For perspective, these dead trees account for up to 2.9 percent of annual loss in plant biomass and emit up to 1.09 billion tons of carbon dioxide.
Even more striking (pun unintended), the study includes only tree deaths caused directly by lightning. It does not include tree deaths caused indirectly by lightning-induced wildfires. Altogether, these findings can improve statistical models that help researchers study forest structure and carbon storage on a worldwide scale.
Researchers from the Technical University of Munich (TUM) ascertained these figures using novel mathematical models, which offer an unprecedented overview of how lightning-induced tree mortality impacts the global ecosystem.
Related: Trees Have a Surprising Response to Wildfire Smoke, Scientists Find
Classifying tree mortality was no easy task. Dead trees often lack clear visual signs of their cause of death, while others may be too decomposed for meaningful forest forensics.
Some tree deaths occur slowly, and most surveys are limited to infrequent observations of isolated deaths after the event has occurred. Some areas, like temperate and boreal forests, are not as well-studied as those in the tropics.
So the researchers combined multiple methods to make their global estimate, including using results from another team's camera-based lightning detection system in an old-growth tropical forest in Panama's Barro Colorado Island (BCI). These camera observations were followed up with drone and ground surveys to confirm lightning-struck trees.
This BCI data revealed that lightning is highly contagious. A lightning strike can cause a 'flashover' as electricity crosses the air gap between the crowns of neighboring trees, reaching as far away as 45 meters (almost 150 feet) from the initially struck tree. As a result, each lightning strike killed 3.5 trees on average.
Testing their model against the real data, they found their model adequately simulated the trees killed by lightning strike.

The researchers then applied the validated model to other temperate and tropical forests around the world. To pad out the global averages, the researchers also incorporated two hefty datasets of lightning frequency and density, one from a spaceborne optical network and the second from ground-based observations.

According to the simulations, "286–328 million lightning strikes hit the Earth's surface each year," with the majority occurring over ice-free land areas, particularly in the tropics. This resulted in the annual death of 301-340 million trees over the 2004-2023 period, including 24-36 million large trees (over 60 centimeters in diameter).
For comparison, natural causes kill around 50 billion trees annually, occasionally creating 'farting' ghost forests.
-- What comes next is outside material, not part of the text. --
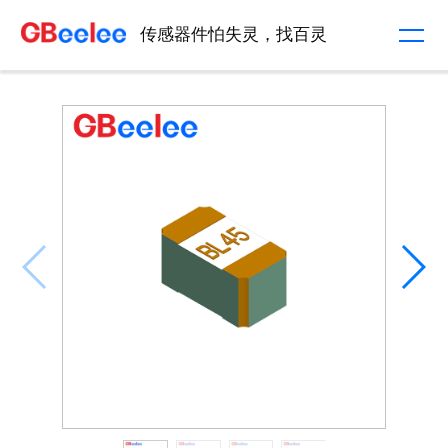
传感器件怕失灵，找百灵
So while lightning is only responsible for 0.69 percent tree deaths overall, it is responsible for up to 6.3 percent of large-tree deaths.

Additionally, these numbers appear to be rising.
"Currently, lightning-induced tree mortality is highest in tropical regions," says Andreas Krause, a computer scientist at TUM's Land Surface-Atmosphere Interactions lab and the study's lead author.
"However, models suggest that lightning frequency will increase primarily in middle-and-high-latitude regions, meaning that lightning mortality could also become more relevant in temperate and boreal forests."
The impact may be significant; a separate study predicts a 9-18 percent uptick in large-tree deaths for a 25-50 percent increase in lightning frequency.
Most importantly, the study provides evidence that lightning-induced tree deaths are underestimated – if estimated at all. The researchers note that tree mortality is a neglected aspect in the dynamic models that scientists use to study how forests respond to environmental shifts, and should be included in future carbon calculations.
This research is published in the journal Global Change Biology.